Optimizing Packet Flow
- To reduce packet flow issues caused by high traffic between front-end clusters, memcache routers (mcrouter) are implemented for efficient broadcasting of invalidations.
- This setup minimizes inter-cluster bandwidth usage compared to intra-cluster bandwidth, achieving an 18x reduction in packet density.
Geographically Distributed Data Centers
Data Center Architecture and Management
Overview of Data Centers
- The speaker discusses the global distribution of their data centers, specifically mentioning locations in North Carolina, Oregon, and Lulia, Sweden.
Database Structure and Write Handling
- The system utilizes a single master database with replicas in other regions to manage geographically distributed databases.
- Writes are directed to the master database via web servers making cross-country connections; this is feasible due to a read-dominant workload where reads outnumber writes significantly.
Consistency Challenges and Solutions
- MySQL replication is used to transfer data from the master to replicas; however, this can lead to potential inconsistencies if multiple web servers attempt to read simultaneously.

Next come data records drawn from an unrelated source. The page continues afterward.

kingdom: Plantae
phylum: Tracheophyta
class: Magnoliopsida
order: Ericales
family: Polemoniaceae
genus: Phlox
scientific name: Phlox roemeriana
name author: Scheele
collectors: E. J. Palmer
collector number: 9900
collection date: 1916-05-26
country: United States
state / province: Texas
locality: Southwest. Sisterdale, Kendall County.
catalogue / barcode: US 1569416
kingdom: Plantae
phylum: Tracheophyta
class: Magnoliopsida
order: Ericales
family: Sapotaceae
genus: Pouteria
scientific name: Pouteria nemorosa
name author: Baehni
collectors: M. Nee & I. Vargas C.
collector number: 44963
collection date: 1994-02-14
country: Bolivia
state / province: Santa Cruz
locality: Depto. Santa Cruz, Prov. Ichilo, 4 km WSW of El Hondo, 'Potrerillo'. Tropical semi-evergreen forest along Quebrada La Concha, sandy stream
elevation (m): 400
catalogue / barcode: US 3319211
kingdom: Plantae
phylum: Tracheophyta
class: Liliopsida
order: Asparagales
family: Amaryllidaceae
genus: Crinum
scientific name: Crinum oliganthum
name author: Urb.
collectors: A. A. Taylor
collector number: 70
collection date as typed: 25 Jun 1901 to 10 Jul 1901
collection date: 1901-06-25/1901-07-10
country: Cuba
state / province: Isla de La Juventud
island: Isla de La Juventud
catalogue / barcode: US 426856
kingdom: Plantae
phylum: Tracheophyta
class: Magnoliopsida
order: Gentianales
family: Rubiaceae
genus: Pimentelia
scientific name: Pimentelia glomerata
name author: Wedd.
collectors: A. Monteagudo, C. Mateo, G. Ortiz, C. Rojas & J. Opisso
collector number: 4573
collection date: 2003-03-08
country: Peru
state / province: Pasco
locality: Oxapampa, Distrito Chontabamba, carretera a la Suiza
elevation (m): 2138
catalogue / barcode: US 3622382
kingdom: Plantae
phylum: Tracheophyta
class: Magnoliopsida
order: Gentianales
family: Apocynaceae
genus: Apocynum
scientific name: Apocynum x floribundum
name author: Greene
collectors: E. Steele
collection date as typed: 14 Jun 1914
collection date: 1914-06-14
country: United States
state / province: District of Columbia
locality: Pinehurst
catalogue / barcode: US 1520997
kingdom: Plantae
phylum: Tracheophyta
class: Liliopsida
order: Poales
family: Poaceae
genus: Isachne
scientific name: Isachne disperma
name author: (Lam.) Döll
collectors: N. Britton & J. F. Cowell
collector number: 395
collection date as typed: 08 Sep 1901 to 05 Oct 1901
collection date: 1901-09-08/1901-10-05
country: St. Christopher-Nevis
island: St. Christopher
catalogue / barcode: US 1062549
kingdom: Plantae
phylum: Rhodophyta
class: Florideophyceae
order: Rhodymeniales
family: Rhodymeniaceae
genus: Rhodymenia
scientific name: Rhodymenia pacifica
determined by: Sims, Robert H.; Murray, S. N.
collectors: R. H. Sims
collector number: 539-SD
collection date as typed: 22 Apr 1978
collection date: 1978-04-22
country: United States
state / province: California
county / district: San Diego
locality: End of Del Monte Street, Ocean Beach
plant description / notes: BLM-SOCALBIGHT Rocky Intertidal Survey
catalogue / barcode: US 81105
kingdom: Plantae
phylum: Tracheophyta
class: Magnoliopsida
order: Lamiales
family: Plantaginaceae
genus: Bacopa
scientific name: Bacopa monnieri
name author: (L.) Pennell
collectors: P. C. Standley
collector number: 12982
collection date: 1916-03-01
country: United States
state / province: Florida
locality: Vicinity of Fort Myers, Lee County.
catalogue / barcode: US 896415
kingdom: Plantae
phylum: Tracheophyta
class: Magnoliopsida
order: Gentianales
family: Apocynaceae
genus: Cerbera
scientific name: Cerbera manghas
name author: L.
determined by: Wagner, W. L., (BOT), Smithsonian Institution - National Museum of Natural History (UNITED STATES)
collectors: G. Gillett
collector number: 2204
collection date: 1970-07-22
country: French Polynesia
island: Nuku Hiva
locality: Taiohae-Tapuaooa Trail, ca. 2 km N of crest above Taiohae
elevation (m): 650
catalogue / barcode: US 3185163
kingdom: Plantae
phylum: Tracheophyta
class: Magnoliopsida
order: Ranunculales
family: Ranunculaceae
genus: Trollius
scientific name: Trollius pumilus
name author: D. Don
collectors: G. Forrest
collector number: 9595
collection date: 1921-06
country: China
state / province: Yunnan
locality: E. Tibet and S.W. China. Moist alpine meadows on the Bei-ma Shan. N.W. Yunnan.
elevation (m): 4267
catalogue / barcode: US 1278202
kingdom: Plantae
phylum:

- To mitigate inconsistency risks, "remote markers" are employed as flags indicating whether a race condition may occur during data access.
Cache Management Strategy
- When initiating a write operation, a remote marker is set in the cache. If present during reads, it indicates that replication has not completed yet.
- If the marker exists, data is read directly from the master; otherwise, it’s retrieved from local replicas. This strategy helps maintain consistency despite being read-heavy.
System Evolution and Lessons Learned
- The architecture evolved from few web servers and databases to multiple frontend clusters while addressing challenges like read-heavy workloads and failure management.
- Managing data replication and consistency became crucial as they scaled operations across various regions.
Operational Efficiency Insights
- A key lesson learned was pushing complexity into clients rather than server-to-server communication which enhances operational capabilities.
- Emphasizing operational efficiency alongside performance led to improved configuration management despite slower performance through multi-step routing processes.
Independent Scaling of Components
- Separating caching mechanisms from persistent storage allows for independent scaling: caches handle high read rates while databases manage updates and storage capacity effectively.
Addressing Bottlenecks in Memcache
Discussion on Memcache Server Limitations
- The speaker acknowledges that bottlenecks within individual memcache servers were not discussed but are significant when considering all memcache servers communicating with web servers simultaneously.
Provisioning Strategies for Performance
- Effective provisioning must account for both average cases and worst-case scenarios due to potential spikes in demand affecting throughput significantly.
Future Considerations for Storage Technologies
Exploring Flash Storage Options
Memcached: Key Insights and Applications
Importance of In-Memory Key-Value Stores
- The effectiveness of memcached as a fast and efficient in-memory key-value store is critical for serving the needs of high-demand sites.
- There are no compelling reasons to replace memcached, as it continues to perform well in its role within system architecture.
Requirements for Caching Systems
- A fundamental requirement for caching systems like memcached is the ability to fetch numerous small data items quickly, addressing what Facebook refers to as a "small data problem."
- Handling billions of operations efficiently is essential; memcache significantly aids in managing these high rates of data retrieval.
Cache Size and Utilization
- Discussion on cache size reveals that items can remain in the cache for varying durations based on their usage patterns, with some lasting only hours or days due to high churn workloads.
- It's crucial to separate persistent storage from caching layers; caches should primarily hold frequently accessed "hot" data rather than all database content.
Data Virality and Cache Efficiency
- The virality of content affects cache utilization; not all items will be equally popular or frequently accessed, impacting how long they stay cached.